Prompt A:
List each argument that the derep_and_clean_db help page gives for the function, along with the description of each.
Prompt B:
According to the derep_and_clean_db help page, which taxonomic ranks must all be NA for a sequence to be removed before de-replication?

Extract to read Block Start

| derep_and_clean_db {rCRUX} | R Documentation |
derep_and_clean_db takes the output from blast_seed() and
de-replicates the dataset to identify representative sequences. It generates
an out put directory derep_and_clean_db at output_directory_path to store
the output .csv files and the fasta and taxonomy file generated by the function.
derep_and_clean_db(output_directory_path, summary_path, metabarcode_name)
output_directory_path |
the path to the output directory |
summary_path |
the path to the input file |
metabarcode_name |
used to name the subdirectory and the files. |
Before de-replicating the data set, all sequences with NA taxonomy for phylum,
class, order, family, and genus are removed from the dataset because they
typically represent environmental samples with low value for taxonomic
classification. These sequences are stored in a
Sequences_with_mostly_NA_taxonomic_paths.csv
All sequences with the same length and composition are collapsed to a single
database entry, where the accessions and taxids (if there are more than one)
are concatenated. The sequences with a clean taxonomic path (e.g. no ranks
with multiple entries) are written to Sequences_with_single_taxonomic_path.csv.
Sequences with multiple entries for a given taxonomic rank are written to
Sequences_with_multiple_taxonomic_paths.cvs. These sequences are processed
further by removing NAs from rank instances with more than one entry
(e.g. "Chordata, NA" will mutate to "Chordata"). Any remaining instances
of taxonomic ranks with more than one taxid will be reduced to NA
(e.g. "Badis assamensis, Badis badis" will mutate to "NA"). These sequences,
with a taxonomic paths shortened to the lowest taxonomic agreement, are written
to Sequences_with_lowest_common_taxonomic_path_agreement.csv.
Lastly, the sequences from Sequences_with_single_taxonomic_path.csv
and Sequences_with_lowest_common_taxonomic_path_agreement.csv are used to
generate a fasta file and taxonomy file of representative NCBI accessions for
each sequence. The number of accessions identical to the representative
accession is given.
output_directory_path <- "/my/directory/12S_V5F1_remote_111122_modified_params"
summary_path <- "/my/directory/12S_V5F1_remote_111122_modified_params/blast_seeds_output/summary.csv"
metabarcode_name <- "12S_V5F1"
derep_and_clean_db(output_directory_path, summary_path, metabarcode_name)

Extract to read Block End
Data section Block Start

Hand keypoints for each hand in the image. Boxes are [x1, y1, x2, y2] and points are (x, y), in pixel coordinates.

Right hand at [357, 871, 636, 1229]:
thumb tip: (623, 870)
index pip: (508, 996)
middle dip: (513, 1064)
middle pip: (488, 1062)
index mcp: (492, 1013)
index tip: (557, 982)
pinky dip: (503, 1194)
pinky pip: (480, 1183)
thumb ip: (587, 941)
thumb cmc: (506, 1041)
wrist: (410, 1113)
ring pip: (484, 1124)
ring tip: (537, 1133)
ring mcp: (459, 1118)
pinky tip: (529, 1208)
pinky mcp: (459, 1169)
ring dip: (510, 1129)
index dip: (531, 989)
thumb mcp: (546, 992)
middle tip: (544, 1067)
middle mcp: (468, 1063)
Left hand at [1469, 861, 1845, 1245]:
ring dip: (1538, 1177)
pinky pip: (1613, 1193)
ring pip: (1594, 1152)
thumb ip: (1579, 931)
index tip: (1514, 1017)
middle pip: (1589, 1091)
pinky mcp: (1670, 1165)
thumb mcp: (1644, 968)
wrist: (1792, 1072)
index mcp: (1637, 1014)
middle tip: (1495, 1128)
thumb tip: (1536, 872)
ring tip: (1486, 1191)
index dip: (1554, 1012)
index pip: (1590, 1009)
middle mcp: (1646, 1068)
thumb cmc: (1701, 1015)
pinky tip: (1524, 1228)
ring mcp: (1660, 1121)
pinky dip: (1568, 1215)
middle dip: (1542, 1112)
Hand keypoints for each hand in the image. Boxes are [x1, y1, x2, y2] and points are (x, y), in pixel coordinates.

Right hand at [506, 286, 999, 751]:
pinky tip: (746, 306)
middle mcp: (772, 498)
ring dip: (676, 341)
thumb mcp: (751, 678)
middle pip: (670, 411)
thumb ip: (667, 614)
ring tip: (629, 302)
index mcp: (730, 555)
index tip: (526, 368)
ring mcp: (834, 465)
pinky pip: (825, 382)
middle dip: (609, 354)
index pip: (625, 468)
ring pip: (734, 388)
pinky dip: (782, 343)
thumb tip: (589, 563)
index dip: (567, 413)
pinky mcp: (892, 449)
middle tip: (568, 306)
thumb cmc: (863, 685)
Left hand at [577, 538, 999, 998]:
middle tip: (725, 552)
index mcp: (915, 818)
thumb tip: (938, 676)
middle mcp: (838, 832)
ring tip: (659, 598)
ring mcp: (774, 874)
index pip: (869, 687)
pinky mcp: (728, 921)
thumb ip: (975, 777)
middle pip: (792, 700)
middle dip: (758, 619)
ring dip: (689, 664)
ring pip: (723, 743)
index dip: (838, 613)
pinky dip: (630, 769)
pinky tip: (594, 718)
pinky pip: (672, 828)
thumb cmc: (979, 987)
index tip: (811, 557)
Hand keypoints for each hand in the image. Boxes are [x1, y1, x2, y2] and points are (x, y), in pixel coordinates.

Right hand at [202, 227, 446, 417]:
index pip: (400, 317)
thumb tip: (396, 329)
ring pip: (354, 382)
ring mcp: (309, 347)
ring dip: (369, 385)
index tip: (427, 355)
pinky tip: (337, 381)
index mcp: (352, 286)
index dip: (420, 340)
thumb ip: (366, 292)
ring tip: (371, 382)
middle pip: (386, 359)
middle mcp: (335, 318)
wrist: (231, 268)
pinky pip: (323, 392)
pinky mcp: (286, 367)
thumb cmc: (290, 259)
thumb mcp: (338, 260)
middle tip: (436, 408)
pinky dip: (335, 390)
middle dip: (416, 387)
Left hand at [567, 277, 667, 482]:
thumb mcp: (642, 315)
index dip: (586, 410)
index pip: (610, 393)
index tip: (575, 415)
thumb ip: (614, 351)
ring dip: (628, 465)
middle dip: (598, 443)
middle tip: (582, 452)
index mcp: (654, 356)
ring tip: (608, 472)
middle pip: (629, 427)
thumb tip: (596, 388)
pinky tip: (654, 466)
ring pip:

Data section Block End

Written answer A:
- output_directory_path: the path to the output directory
- summary_path: the path to the input file
- metabarcode_name: used to name the subdirectory and the files

Written answer B:
Phylum, class, order, family, and genus.